# Excerto do documento

┌────────

1. Como é publicamente sabido, embora não acolhendo a posição radical do Bloco e do PCP (partidos de extrema esquerda) de proibir todas e quaisquer PPPs na nova lei de bases da saúde, António Costa propôs a esses partidos uma solução legislativa que declarava as PPPs aceitáveis só como supletivas, excepcionais e temporárias. Mas nem esta proposta minimalista foi aceite. Então, a lei acabou por nem proibir nem declarar supletivas, excepcionais e temporárias as PPPs. Mas António Costa comprometeu-se publicamente a deixar morrer estas experiências de democracia participativa — sim, porque as PPPs são uma das muitas práticas, internacionalmente bem conhecidas, de democracia participativa que têm vindo a ser ensaiadas em muitos países. Verifica-se agora que, em consequência desta orientação política do PS de António Costa, é noticiado que se estão terminando, na área da saúde, PPPs que foram um sucesso económico e de gestão, e prestaram serviços de saúde que agradaram muito aos utentes. Mais futuro Estado burocrático, à custa de maior desperdício financeiro e de menor satisfação e liberdade de escolha dos utentes: o típico resultado do socialismo burocrático de Estado centralista, que só conta derrotas históricas e contudo continua a ser hoje defendido em Portugal.

2. Como já lembrámos em artigo anterior, a Constituição Política portuguesa adopta a democracia liberal-democrática pluralista; e não uma democracia “popular” centralista. Mais precisamente, adopta a «democracia participativa» como devendo ser «aprofundada» pelo Estado de Direito Democrático («aprofundamento» é o termo constitucional). Recorde-se novamente o que diz o art. 2.º da Constituição: «A República Portuguesa é um Estado de Direito Democrático, baseado na soberania popular, no pluralismo de expressão e organização política democráticas, no respeito e na garantia de efectivação dos direitos e liberdades fundamentais e na separação e interdependência de poderes, visando a realização da democracia económica, social e cultural e o aprofundamento da democracia participativa». E recorde-se ainda que o inciso «realização da democracia económica, social e cultural e o aprofundamento da democracia participativa» foi introduzido na Constituição pela revisão constitucional de 1982, com a aprovação do PS, PSD e CDS e a oposição do PCP e da UDP (antepassada do Bloco) — substituindo a expressão original do texto, que propunha outro objectivo: a «criação de condições para o exercício democrático do poder pelas classes trabalhadoras».

└────────

# Dados apresentados
┌────────

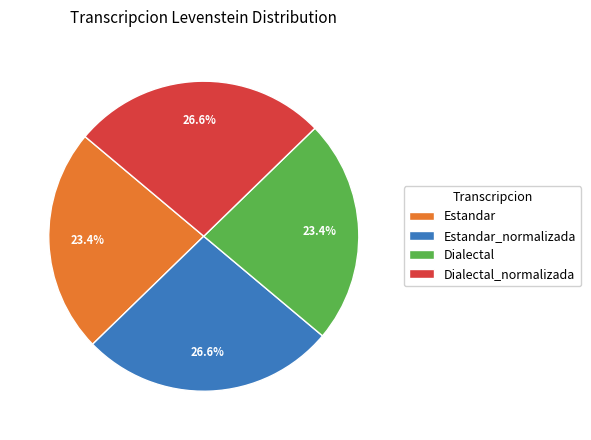

Between Dialectal and Estandar_normalizada, which is larger?

Estandar_normalizada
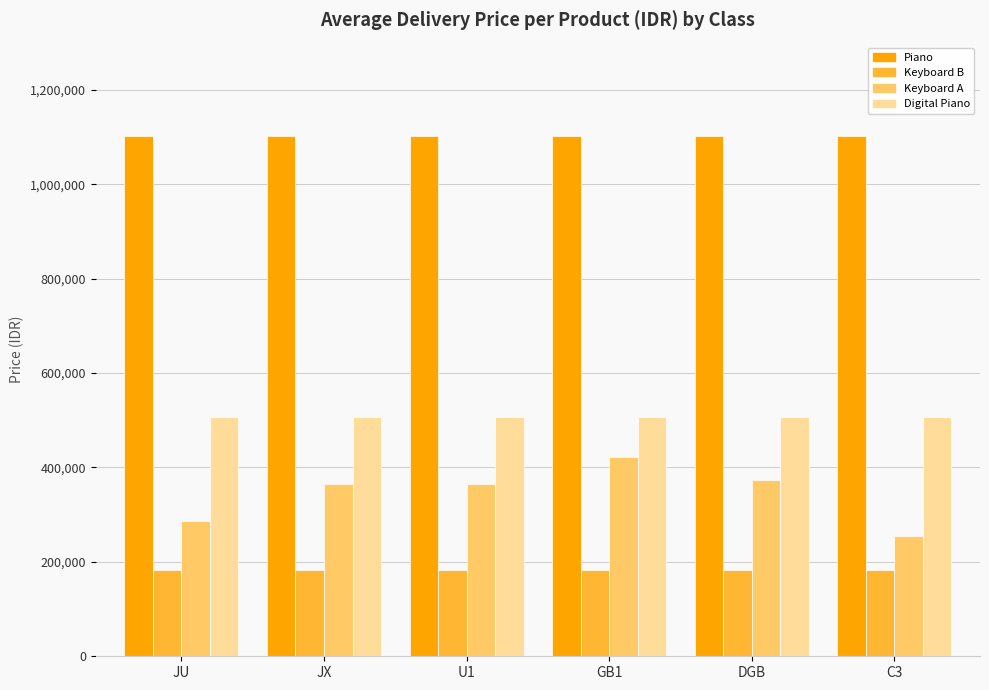

How many series are shown in this chart?

4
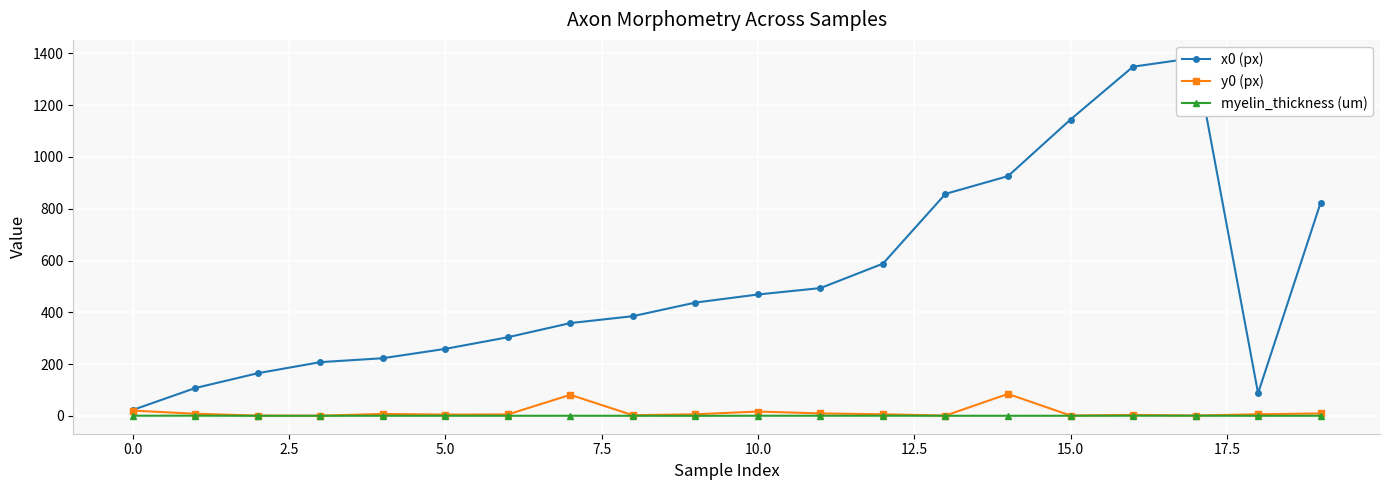

What is the greatest value displayed?

1382.6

└────────

# Enunciado do exercício
Prossiga o texto sobre as PPPs na saúde e a democracia participativa na Constituição, começando logo após a última frase apresentada. Os dados não têm qualquer relevância para este exercício.

# Resposta à tarefa
Mais recentemente, por negociações interpartidárias entre Marcelo Rebelo de Sousa, então líder do PSD, e António Vitorino, em representação do Governo do PS de Guterres, deu-se um passo ainda maior para a democratização da democracia portuguesa, na revisão constitucional de 1997, com a adopção do «princípio da subsidiariedade do Estado» (art. 6.º da Constituição).

3. A avaliar pela escassez de debate público sobre esta fundamental questão democrática, entre nós (ao contrário do que acontece em outros países europeus), é de presumir que muitos portugueses não tenhamos bem presente a nossa doutrina constitucional da democracia participativa — que, como vimos, é obrigação do Estado promover. Tal falha de conhecimento político na opinião pública é sem dúvida culpa maior dos partidos democráticos que aprovaram as referidas revisões constitucionais; mas também de muitas outras instâncias, económicas, sociais, científicas, universitárias e culturais da nossa Sociedade Civil, incluindo a comunicação social, que não confrontam os partidos e as ideologias centralistas de esquerda que nos têm governado com a doutrina constitucional; nem debatem a questão actual da «democratização da democracia».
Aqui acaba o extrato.